What has been unusual, however, is the organized approach that the Islamic State took to looting and selling antiquities. In the lead-up to 2014, RAND found that the Islamic State distributed licenses to regulate antiquities trading and imposed taxes between 20 and 50 percent of proceeds from sales of these items in its territory. The Islamic State also had an administrative division that oversaw excavations of antiquities in its territory and paid—or pressured—curators and archeologists to help it locate valuable sites, direct excavation teams, and invest in metal detectors, heavy machinery, and more.

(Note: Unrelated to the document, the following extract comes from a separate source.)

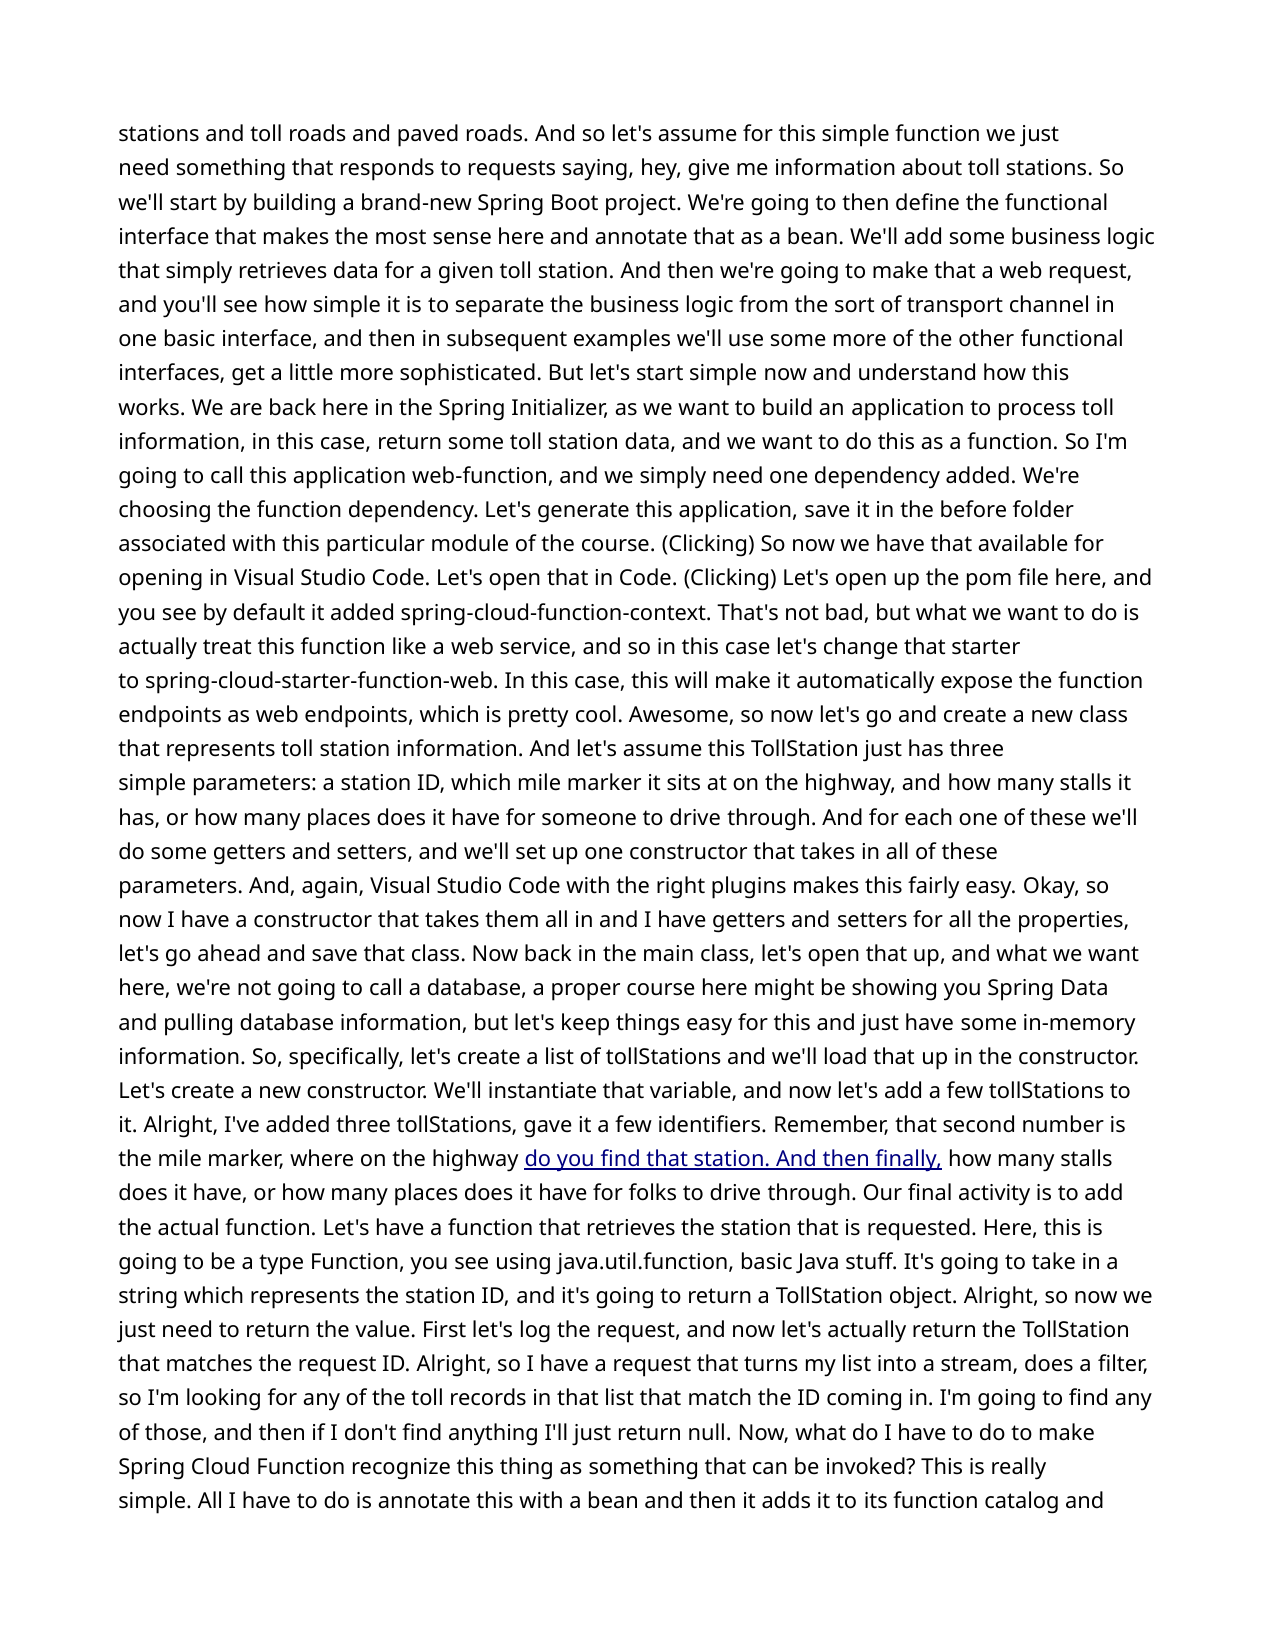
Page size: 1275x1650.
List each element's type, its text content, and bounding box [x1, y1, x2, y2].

text stations and toll roads and paved roads. And so let's assume for this simple function we just need something that responds to requests saying, hey, give me information about toll stations. So we'll start by building a brand‑new Spring Boot project. We're going to then define the functional interface that makes the most sense here and annotate that as a bean. We'll add some business logic that simply retrieves data for a given toll station. And then we're going to make that a web request, and you'll see how simple it is to separate the business logic from the sort of transport channel in one basic interface, and then in subsequent examples we'll use some more of the other functional interfaces, get a little more sophisticated. But let's start simple now and understand how this works. We are back here in the Spring Initializer, as we want to build an application to process toll information, in this case, return some toll station data, and we want to do this as a function. So I'm going to call this application web‑function, and we simply need one dependency added. We're choosing the function dependency. Let's generate this application, save it in the before folder associated with this particular module of the course. (Clicking) So now we have that available for opening in Visual Studio Code. Let's open that in Code. (Clicking) Let's open up the pom file here, and you see by default it added spring‑cloud‑function‑context. That's not bad, but what we want to do is actually treat this function like a web service, and so in this case let's change that starter to spring‑cloud‑starter‑function‑web. In this case, this will make it automatically expose the function endpoints as web endpoints, which is pretty cool. Awesome, so now let's go and create a new class that represents toll station information. And let's assume this TollStation just has three simple parameters: a station ID, which mile marker it sits at on the highway, and how many stalls it has, or how many places does it have for someone to drive through. And for each one of these we'll do some getters and setters, and we'll set up one constructor that takes in all of these parameters. And, again, Visual Studio Code with the right plugins makes this fairly easy. Okay, so now I have a constructor that takes them all in and I have getters and setters for all the properties, let's go ahead and save that class. Now back in the main class, let's open that up, and what we want here, we're not going to call a database, a proper course here might be showing you Spring Data and pulling database information, but let's keep things easy for this and just have some in‑memory information. So, specifically, let's create a list of tollStations and we'll load that up in the constructor. Let's create a new constructor. We'll instantiate that variable, and now let's add a few tollStations to it. Alright, I've added three tollStations, gave it a few identifiers. Remember, that second number is the mile marker, where on the highway do you find that station. And then finally, how many stalls does it have, or how many places does it have for folks to drive through. Our final activity is to add the actual function. Let's have a function that retrieves the station that is requested. Here, this is going to be a type Function, you see using java.util.function, basic Java stuff. It's going to take in a string which represents the station ID, and it's going to return a TollStation object. Alright, so now we just need to return the value. First let's log the request, and now let's actually return the TollStation that matches the request ID. Alright, so I have a request that turns my list into a stream, does a filter, so I'm looking for any of the toll records in that list that match the ID coming in. I'm going to find any of those, and then if I don't find anything I'll just return null. Now, what do I have to do to make Spring Cloud Function recognize this thing as something that can be invoked? This is really simple. All I have to do is annotate this with a bean and then it adds it to its function catalog and [118, 118, 1157, 1514]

The focus on antiquities trafficking shows how the Islamic State sought to diversify its funding streams away from other mechanisms that might be subject to sanctions, such as oil, or would result in pushback from the local economy.

“Unlike human or drug smuggling, extortion, or kidnapping, which risk embittering local populations, the organized excavation of artifacts is unlikely to spur organized opposition in many contexts,” RAND found. “Indeed, it may provide an avenue to improve an organization’s relationship to impoverished populations.”

While this dynamic may exist for nonstate actors, regimes are involved in antiquities trafficking and looting, too, says Samuel Hardy, a postdoctoral fellow at the University of Oslo’s Norwegian Institute in Rome and former consultant for UNESCO.